TASK BRIEF
Return each line below that contains the string "inferior", copying every such line in full.

GIVEN RECORDS

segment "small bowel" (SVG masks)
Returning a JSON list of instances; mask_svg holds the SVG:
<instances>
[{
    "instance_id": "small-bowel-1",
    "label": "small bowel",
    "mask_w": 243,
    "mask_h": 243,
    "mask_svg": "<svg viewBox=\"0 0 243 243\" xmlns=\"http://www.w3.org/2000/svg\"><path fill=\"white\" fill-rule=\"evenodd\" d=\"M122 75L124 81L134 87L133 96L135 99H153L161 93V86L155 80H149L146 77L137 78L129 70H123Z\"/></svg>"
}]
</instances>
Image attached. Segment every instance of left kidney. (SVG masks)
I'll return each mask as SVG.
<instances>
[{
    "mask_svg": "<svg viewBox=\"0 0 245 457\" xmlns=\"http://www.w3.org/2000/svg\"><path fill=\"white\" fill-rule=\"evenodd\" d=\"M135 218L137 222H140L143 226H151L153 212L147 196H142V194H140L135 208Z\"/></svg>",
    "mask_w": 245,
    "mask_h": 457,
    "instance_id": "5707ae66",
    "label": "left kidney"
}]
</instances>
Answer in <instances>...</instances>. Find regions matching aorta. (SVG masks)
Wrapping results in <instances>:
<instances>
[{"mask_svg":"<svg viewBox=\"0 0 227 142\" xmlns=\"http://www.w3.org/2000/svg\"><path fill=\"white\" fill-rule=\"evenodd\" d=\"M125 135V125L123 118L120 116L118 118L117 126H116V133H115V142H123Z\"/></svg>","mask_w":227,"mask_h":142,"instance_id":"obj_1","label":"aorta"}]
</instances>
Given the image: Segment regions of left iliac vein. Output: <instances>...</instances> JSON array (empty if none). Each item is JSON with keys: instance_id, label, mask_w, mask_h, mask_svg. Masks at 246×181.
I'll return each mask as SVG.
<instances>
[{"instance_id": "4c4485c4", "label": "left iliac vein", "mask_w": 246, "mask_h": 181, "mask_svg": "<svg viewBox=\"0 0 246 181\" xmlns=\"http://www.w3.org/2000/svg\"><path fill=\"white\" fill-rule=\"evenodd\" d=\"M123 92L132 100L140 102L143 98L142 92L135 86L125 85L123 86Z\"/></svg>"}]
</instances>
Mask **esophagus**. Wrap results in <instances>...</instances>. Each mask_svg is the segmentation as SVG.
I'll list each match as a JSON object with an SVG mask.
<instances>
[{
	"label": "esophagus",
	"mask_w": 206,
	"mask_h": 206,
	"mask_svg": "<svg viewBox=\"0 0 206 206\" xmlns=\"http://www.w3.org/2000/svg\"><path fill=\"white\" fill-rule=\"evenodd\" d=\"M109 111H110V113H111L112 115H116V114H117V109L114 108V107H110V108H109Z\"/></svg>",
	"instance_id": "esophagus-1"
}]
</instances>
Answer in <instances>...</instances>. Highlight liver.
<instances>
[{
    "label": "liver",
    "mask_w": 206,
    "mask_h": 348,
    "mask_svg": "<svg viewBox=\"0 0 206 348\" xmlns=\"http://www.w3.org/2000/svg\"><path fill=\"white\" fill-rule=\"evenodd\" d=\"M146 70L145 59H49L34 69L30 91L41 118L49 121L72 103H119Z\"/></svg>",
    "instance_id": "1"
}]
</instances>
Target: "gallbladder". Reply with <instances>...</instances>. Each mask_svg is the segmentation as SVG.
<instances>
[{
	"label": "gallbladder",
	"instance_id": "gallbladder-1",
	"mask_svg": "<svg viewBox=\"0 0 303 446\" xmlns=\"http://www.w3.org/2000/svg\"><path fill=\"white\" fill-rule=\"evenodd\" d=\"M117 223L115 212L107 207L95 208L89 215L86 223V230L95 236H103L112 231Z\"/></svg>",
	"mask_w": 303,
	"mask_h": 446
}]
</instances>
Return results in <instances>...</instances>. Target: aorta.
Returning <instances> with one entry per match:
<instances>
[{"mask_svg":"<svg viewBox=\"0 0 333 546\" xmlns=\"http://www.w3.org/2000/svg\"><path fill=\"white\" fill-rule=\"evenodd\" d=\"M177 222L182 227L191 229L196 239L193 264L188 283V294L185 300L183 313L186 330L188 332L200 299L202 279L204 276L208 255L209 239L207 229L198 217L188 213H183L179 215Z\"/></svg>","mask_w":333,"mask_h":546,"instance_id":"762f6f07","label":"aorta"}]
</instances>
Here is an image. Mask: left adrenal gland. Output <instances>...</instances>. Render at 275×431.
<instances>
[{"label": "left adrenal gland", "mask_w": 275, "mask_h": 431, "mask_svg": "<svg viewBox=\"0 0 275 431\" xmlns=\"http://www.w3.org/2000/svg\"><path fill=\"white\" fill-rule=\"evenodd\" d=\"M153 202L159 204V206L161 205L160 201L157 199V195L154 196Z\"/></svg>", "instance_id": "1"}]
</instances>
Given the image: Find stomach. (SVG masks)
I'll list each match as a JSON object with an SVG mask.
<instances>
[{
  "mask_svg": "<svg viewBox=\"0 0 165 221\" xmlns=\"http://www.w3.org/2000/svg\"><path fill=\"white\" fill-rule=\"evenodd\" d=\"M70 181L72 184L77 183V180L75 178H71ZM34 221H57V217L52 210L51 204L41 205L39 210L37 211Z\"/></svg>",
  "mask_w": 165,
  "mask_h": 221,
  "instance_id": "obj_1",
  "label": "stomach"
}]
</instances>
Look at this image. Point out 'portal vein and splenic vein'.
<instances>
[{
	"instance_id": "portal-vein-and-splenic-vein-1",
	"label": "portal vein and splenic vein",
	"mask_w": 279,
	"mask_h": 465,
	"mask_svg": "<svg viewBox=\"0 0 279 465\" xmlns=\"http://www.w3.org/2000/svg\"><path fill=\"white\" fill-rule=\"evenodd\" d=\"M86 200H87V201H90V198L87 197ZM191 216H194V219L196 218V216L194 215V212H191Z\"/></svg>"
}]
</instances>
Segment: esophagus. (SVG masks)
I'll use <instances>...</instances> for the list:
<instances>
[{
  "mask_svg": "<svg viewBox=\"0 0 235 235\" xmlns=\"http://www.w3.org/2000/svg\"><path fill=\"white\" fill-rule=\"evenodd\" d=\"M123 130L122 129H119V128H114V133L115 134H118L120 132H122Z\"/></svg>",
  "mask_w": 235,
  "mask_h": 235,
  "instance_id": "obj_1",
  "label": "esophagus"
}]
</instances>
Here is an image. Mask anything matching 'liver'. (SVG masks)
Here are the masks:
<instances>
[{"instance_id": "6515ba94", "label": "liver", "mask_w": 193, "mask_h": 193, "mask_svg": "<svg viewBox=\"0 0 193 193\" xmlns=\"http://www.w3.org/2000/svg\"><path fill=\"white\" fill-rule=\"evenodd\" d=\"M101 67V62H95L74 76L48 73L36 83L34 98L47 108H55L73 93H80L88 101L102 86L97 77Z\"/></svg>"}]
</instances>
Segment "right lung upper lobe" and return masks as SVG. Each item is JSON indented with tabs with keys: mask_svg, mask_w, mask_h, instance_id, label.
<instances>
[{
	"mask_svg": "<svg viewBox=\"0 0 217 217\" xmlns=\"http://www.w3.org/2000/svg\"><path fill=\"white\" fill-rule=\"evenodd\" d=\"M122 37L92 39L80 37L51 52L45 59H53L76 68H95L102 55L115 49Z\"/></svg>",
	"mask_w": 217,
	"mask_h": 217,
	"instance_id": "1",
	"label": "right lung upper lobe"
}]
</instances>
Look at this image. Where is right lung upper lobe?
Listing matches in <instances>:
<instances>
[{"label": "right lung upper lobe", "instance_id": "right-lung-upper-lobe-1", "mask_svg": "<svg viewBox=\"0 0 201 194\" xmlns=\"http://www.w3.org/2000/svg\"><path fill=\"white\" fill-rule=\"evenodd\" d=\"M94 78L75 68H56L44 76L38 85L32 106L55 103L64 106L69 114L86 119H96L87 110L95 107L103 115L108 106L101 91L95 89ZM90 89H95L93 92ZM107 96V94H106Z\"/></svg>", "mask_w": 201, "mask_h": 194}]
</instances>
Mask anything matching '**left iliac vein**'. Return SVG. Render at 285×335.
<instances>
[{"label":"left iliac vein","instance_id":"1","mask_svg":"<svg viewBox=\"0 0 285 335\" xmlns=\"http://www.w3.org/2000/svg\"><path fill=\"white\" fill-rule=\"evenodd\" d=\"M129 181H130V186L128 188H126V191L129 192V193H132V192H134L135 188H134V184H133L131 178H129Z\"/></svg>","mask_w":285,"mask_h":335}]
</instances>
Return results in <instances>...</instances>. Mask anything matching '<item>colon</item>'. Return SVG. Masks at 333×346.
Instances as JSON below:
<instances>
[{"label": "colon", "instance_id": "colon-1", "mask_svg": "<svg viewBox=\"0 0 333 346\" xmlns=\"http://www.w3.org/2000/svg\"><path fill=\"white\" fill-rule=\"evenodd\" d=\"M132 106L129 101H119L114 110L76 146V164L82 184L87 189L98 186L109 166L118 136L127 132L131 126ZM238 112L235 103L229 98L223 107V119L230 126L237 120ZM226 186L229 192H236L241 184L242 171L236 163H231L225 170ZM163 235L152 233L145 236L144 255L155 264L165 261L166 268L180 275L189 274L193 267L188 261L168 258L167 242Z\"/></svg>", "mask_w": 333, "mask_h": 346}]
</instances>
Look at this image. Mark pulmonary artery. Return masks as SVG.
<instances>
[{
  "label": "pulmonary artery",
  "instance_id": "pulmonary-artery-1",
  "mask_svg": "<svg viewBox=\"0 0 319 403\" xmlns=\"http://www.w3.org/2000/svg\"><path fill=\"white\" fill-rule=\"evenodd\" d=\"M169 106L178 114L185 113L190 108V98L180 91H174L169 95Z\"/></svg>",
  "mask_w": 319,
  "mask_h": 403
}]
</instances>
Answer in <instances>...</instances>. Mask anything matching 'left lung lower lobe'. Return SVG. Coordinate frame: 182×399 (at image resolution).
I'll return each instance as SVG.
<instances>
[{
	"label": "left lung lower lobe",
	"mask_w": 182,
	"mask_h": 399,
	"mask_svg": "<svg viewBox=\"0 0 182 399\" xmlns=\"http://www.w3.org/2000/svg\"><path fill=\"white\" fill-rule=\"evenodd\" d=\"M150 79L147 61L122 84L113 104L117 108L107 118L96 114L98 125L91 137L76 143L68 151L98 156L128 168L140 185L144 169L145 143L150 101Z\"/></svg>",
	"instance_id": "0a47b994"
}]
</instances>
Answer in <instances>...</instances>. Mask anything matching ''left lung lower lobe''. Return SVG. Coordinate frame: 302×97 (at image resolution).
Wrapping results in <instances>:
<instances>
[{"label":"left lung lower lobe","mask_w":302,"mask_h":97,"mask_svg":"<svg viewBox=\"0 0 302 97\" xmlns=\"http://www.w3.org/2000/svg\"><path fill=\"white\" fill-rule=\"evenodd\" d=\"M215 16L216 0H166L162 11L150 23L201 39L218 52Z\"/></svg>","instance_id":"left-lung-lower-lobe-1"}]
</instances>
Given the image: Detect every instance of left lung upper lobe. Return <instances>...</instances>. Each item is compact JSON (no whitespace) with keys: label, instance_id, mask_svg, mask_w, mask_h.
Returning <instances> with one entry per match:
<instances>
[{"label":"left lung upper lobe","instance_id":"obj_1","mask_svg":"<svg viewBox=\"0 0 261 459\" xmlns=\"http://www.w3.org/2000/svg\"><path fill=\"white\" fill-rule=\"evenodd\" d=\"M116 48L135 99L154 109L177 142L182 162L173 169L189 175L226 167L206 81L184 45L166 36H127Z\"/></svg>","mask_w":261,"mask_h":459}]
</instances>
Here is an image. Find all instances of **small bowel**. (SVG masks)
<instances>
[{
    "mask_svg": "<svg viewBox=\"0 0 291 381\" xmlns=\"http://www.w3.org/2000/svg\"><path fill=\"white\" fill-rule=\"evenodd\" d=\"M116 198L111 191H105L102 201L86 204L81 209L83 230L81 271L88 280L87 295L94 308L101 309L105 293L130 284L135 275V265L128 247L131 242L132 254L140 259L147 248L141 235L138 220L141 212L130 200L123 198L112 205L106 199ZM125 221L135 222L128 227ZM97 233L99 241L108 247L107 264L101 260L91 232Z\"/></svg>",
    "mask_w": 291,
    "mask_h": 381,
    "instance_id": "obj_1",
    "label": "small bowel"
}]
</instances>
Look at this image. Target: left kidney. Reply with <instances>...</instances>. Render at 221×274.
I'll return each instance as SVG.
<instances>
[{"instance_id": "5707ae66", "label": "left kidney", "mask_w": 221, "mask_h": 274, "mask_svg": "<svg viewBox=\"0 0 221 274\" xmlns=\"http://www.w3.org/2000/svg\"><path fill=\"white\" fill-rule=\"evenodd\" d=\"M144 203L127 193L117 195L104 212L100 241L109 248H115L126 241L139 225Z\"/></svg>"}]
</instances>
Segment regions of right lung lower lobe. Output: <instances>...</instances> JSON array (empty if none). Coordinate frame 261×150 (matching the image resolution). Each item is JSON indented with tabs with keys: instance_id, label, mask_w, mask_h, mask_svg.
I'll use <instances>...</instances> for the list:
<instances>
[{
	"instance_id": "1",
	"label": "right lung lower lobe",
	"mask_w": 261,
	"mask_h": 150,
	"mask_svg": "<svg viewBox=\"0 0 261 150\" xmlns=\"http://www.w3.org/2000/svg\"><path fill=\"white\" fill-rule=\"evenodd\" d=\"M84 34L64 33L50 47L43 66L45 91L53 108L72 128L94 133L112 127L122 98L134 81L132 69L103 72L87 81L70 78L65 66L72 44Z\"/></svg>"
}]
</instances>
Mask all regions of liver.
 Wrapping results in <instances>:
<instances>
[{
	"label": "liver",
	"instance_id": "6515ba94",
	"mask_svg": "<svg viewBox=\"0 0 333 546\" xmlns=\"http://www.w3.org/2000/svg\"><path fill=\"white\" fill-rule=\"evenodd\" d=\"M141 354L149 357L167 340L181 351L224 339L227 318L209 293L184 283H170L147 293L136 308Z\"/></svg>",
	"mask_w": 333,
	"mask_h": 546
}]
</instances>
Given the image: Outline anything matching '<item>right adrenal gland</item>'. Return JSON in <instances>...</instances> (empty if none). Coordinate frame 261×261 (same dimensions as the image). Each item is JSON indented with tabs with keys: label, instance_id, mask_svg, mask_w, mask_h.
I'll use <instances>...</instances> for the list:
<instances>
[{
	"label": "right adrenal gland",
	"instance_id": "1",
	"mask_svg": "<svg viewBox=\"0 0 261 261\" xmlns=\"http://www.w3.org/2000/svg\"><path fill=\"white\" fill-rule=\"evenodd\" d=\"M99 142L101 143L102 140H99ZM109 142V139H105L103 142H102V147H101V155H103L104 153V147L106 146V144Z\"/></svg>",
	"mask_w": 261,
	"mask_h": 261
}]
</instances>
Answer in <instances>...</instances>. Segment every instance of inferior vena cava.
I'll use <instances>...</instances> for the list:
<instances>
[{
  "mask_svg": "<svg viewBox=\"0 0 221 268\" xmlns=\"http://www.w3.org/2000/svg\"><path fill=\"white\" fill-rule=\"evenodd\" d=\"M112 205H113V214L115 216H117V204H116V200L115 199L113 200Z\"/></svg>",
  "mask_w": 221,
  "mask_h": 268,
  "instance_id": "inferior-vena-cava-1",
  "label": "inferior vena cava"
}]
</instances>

ANSWER IN FULL
Answer in <instances>...</instances>. Segment every instance of inferior vena cava.
  "instance_id": "inferior-vena-cava-1",
  "label": "inferior vena cava"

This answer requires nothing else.